Hewitt died July 23, three days shy of his 59th birthday, from injuries sustained in an off-road-vehicle accident while on vacation with his family in Oregon.
He had led the Park City Fire District since 2011, a post he called his dream job, and one that came after two decades with the Salt Lake City Fire District and a year as a fire chief in Arizona.
Oveson said Hewitt was always at or near the top of his classes in college and received multiple degrees from what is now Utah Valley University, including in computer-assisted design and fire-safety related courses.
He recalled Hewitt’s relentless energy and drive.
“At his core, Paul could not sit still if there was something that needed improvement, that’s just who he was,” Oveson said. “ … Everything he turned his attention to, he improved.”
Alec Hewitt, Paul Hewitt’s son, described another side of his dad, identifying himself as an introvert and saying his father bonded with him during quiet moments on a porch observing nature or simply by coexisting in silence.
Battalion Chief Peter Emery described Hewitt’s physical feats and their rim-to-rim Grand Canyon runs that somehow lengthened each year.
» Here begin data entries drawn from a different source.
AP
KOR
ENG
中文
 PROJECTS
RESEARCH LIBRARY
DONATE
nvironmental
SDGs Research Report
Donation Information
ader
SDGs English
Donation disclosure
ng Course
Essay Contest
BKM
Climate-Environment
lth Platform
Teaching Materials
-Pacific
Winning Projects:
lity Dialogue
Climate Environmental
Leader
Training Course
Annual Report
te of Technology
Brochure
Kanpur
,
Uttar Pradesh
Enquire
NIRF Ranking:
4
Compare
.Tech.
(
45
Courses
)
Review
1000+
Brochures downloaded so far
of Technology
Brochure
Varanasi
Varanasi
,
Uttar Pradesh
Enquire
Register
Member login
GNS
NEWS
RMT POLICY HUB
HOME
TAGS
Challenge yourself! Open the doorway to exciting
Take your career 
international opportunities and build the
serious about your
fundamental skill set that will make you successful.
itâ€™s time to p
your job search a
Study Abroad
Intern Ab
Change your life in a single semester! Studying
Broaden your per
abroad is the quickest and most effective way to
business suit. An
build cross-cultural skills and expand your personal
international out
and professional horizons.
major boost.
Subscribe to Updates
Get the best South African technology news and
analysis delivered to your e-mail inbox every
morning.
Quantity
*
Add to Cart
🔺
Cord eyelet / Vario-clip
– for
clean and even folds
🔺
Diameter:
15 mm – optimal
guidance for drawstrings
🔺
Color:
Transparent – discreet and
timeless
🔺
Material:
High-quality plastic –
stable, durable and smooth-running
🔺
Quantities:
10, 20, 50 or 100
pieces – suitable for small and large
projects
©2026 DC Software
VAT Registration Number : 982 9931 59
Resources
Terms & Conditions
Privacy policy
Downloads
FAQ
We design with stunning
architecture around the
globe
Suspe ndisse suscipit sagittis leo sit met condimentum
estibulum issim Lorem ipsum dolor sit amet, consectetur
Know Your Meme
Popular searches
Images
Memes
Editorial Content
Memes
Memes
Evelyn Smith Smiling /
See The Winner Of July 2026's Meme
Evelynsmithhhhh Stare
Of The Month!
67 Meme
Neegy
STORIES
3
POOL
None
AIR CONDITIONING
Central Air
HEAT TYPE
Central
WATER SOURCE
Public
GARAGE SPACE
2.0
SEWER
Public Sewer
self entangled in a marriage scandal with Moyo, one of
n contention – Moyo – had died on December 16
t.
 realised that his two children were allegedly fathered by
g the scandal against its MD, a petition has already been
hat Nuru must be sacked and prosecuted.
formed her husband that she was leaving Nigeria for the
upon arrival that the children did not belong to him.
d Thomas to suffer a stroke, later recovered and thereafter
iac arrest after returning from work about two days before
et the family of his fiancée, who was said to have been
But he said Hewitt’s best days were when he’d return to work covered in grease, beaming because he’d been able to help change someone’s tire.
“If Paul ever helped you, he somehow made it feel like you were doing him a favor,” Emery said.
A photo montage showed Hewitt spending time outdoors, much of it apparently with loved ones and children. His daughter Rachelle Hewitt-Oteo told of the rope swings, zip lines and other apparatuses Hewitt would rig on camping trips for kids to play with.
She remembered her dad warming stones by the fire to wrap in towels and put in sleeping bags, braiding her hair when she was too young to do it herself and always being able to fix her car.
“He was our Superman,” she said.
Hewitt’s fiance Kelly Trang told of a whirlwind, 10-month romance, true love that found them both late in life. They knew they wanted to spend the rest of their lives together after one month, Trang said, and Hewitt proposed after five months.
“We were supposed to grow old together,” she said.
At the end of the ceremony, firefighters folded an American flag in silence and presented it to Trang, Hewitt’s helmet going to his son, Alec.
Then a fire bell tolled three times, ringing until silenced by the white-gloved hand of a firefighter. A summons for the chief sounded over a radio, then again, three final calls he could not answer. His fellow firefighters said his task was now done, and done well.